A nice thing about that point of view is that it fits with your point; redundancy is redundancy whether you look at it with a column-based view or a row-based view.
Definitely agree with what you said - if we treat them as the same thing that's going to mislead some folks.
There are columnar storage engine extensions for many of the popular databases, though.
Looking forward to check out `pg_duckdb`, yes.
There's always a reason for a dev to ship something shitty but when you show you can use 80% less storage for the same operation you can make the accountants your lever.
But I don’t think that’s the top 5 reasons of normalization
1NF removes repeating groups, putting for example data for each month in its own row, not an array of 12 months in 1 row.

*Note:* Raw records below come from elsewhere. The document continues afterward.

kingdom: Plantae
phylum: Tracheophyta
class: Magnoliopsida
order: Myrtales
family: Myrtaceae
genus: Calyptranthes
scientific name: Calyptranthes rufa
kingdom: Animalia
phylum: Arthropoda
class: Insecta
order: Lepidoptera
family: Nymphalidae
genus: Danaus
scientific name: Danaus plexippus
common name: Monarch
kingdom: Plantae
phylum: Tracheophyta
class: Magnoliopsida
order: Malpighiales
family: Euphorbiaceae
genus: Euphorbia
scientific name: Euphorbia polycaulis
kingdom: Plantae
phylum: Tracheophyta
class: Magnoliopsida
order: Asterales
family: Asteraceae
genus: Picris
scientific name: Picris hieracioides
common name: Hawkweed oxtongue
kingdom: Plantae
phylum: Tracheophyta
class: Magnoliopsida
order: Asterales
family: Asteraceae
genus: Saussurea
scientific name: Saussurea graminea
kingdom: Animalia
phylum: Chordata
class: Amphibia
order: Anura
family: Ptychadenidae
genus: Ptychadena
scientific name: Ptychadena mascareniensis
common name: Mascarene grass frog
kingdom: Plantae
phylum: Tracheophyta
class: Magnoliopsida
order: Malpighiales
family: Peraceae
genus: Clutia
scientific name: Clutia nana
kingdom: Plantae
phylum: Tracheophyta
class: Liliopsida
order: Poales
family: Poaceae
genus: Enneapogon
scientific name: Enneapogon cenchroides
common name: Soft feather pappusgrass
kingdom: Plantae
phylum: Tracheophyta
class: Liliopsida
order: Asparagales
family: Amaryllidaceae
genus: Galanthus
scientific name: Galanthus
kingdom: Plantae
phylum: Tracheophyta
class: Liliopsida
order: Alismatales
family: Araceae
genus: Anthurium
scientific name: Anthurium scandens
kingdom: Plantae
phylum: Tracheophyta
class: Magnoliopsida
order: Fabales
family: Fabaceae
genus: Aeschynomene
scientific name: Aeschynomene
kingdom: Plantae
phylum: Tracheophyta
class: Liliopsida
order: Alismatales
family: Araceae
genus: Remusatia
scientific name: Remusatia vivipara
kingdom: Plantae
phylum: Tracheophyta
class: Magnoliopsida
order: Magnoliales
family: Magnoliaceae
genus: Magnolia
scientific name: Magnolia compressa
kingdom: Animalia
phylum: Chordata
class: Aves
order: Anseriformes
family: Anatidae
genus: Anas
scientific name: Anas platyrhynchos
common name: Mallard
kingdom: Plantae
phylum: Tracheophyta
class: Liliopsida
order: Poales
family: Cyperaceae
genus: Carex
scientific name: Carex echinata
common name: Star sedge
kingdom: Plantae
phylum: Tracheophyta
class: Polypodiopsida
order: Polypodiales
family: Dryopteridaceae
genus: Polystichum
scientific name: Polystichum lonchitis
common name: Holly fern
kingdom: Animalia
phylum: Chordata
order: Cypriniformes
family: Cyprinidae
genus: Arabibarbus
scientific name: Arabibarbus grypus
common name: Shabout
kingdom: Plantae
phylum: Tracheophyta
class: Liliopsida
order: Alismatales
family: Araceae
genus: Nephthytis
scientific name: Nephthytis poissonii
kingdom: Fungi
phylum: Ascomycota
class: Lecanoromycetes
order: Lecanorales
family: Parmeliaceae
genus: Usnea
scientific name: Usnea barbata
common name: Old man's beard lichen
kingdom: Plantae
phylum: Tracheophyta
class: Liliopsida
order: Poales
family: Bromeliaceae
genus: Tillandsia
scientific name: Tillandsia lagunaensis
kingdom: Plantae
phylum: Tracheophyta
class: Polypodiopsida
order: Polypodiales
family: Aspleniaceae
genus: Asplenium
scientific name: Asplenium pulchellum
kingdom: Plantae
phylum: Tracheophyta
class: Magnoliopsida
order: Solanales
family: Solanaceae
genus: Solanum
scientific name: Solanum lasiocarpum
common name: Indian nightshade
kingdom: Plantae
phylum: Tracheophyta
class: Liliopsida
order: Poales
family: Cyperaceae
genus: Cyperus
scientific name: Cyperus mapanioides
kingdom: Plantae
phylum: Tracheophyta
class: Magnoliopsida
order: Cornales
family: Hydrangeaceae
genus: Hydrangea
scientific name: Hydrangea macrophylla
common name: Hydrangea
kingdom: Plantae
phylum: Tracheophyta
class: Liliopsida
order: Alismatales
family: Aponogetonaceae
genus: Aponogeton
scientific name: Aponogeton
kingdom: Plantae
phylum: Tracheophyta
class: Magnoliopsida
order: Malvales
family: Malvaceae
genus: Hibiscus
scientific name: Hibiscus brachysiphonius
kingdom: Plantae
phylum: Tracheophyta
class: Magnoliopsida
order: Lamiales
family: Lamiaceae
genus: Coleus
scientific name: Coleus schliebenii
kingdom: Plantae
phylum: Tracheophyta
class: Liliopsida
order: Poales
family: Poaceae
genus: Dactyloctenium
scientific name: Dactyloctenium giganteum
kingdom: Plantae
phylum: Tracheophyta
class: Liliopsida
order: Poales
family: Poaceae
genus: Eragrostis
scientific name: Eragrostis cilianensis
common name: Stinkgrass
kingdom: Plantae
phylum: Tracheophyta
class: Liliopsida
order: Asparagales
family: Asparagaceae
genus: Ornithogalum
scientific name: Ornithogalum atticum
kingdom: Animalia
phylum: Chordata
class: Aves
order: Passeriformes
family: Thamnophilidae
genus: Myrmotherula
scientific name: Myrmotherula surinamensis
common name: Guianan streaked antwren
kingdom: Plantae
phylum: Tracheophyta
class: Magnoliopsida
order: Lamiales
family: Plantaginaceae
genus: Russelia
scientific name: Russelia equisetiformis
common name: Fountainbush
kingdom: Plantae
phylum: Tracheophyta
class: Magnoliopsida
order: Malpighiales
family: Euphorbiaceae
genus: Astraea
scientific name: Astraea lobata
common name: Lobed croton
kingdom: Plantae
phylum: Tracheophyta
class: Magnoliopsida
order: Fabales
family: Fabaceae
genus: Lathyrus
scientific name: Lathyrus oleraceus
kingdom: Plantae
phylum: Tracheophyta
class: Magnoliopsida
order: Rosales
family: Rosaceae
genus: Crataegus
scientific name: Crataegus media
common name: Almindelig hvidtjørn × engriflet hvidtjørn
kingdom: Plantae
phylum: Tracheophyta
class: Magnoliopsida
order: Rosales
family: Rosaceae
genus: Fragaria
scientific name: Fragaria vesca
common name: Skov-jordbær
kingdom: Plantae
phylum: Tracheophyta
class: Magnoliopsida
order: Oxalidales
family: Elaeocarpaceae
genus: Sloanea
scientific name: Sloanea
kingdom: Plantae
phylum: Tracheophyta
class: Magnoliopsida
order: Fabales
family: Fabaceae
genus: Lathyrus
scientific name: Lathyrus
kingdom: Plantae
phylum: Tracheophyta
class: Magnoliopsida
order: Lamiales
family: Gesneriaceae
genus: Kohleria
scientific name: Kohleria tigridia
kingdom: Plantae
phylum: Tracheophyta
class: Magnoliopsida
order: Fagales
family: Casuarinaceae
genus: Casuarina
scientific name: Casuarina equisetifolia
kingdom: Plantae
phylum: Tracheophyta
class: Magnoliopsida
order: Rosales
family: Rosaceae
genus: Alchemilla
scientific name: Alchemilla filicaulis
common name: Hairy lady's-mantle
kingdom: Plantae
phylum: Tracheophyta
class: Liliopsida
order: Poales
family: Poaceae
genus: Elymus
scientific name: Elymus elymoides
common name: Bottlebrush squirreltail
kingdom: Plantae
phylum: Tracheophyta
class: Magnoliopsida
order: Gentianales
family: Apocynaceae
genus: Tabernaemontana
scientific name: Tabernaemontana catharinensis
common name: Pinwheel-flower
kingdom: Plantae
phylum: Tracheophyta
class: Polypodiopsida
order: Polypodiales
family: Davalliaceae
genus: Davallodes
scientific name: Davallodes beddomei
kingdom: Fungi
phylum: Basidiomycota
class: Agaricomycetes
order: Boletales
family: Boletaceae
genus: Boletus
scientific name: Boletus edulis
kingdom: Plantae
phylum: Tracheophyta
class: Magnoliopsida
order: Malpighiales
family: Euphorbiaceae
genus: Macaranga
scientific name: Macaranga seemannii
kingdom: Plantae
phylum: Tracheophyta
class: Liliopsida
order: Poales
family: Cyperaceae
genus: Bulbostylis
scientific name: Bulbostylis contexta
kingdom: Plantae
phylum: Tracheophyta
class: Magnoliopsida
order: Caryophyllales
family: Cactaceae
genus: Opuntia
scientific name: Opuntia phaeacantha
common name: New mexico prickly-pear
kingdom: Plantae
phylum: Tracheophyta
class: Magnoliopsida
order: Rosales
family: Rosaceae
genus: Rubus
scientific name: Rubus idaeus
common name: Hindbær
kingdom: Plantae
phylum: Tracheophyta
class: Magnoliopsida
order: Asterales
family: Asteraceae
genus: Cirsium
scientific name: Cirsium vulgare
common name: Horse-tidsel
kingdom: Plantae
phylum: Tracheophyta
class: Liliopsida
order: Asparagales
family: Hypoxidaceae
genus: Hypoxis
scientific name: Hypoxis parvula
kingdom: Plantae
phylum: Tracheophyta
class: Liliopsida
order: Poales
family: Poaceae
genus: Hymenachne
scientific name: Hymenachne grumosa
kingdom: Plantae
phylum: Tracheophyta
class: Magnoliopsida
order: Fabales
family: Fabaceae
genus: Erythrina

Storage efficiency was never the point. IMS had that locked down. Succinctness of expression and accuracy of results was the point. And is: normalization prevents anomalous results.
Normalization ultimately boils down to breaking your data down into the most elemental and simplest "facts" about them, and its greatest value is how it allows and encourages more flexible and disparate ways of looking at the same information.
Classic example being something like a “users” table that tracks account id, display name (mutable), and profile picture (mutable). And then a “posts” table that has post id, account id, and message text. This allows you to change the display name/picture in one place and it can be used across all posts
The main cost is on the join when you need to access several columns, it's flexible but expensive.
To take full advantage of columnar, you have to have that join usually implicitly made through data alignment to avoid joining.
For example, segment the tables in chunks of up to N records, and keep all related contiguous columns of that chunk so they can be independently accessed:
r0, r1 ... rm; f0, f0 ... f0; f1, f1 ... f1; fn, fn ... fn
That balances pointer chasing and joining, you can avoid the IO by only loading needed columns from the segment, and skip the join because the data is trivially aligned.Especially with arrays, what could be one line of JSON, in a CSV you'd have non-normalized array as a string in a single cell, or you expand the array and create a single value for the cell, creating $array_size number of rows.
You can normalize data in just about any structured format, but columns aren't the end-all-be-all normalization format. I think pandas uses "frames".
Pandas is column oriented, as are basically all high performance data libraries. Each column is a separate array of data. To get a "row" you take the n item from each of the arrays.
And FWIW, column-oriented isn't considered normalization. It's a physical optimization that can yield enormous performance advantages for some classes of problems, but can cause a performance nightmare for other problems.
Data analytics loves column-oriented. CRUD type stuff does not. And in the programming realm there are several options to have Structures of Arrays (SoA) instead of the classic Arrays of Structures (AoS).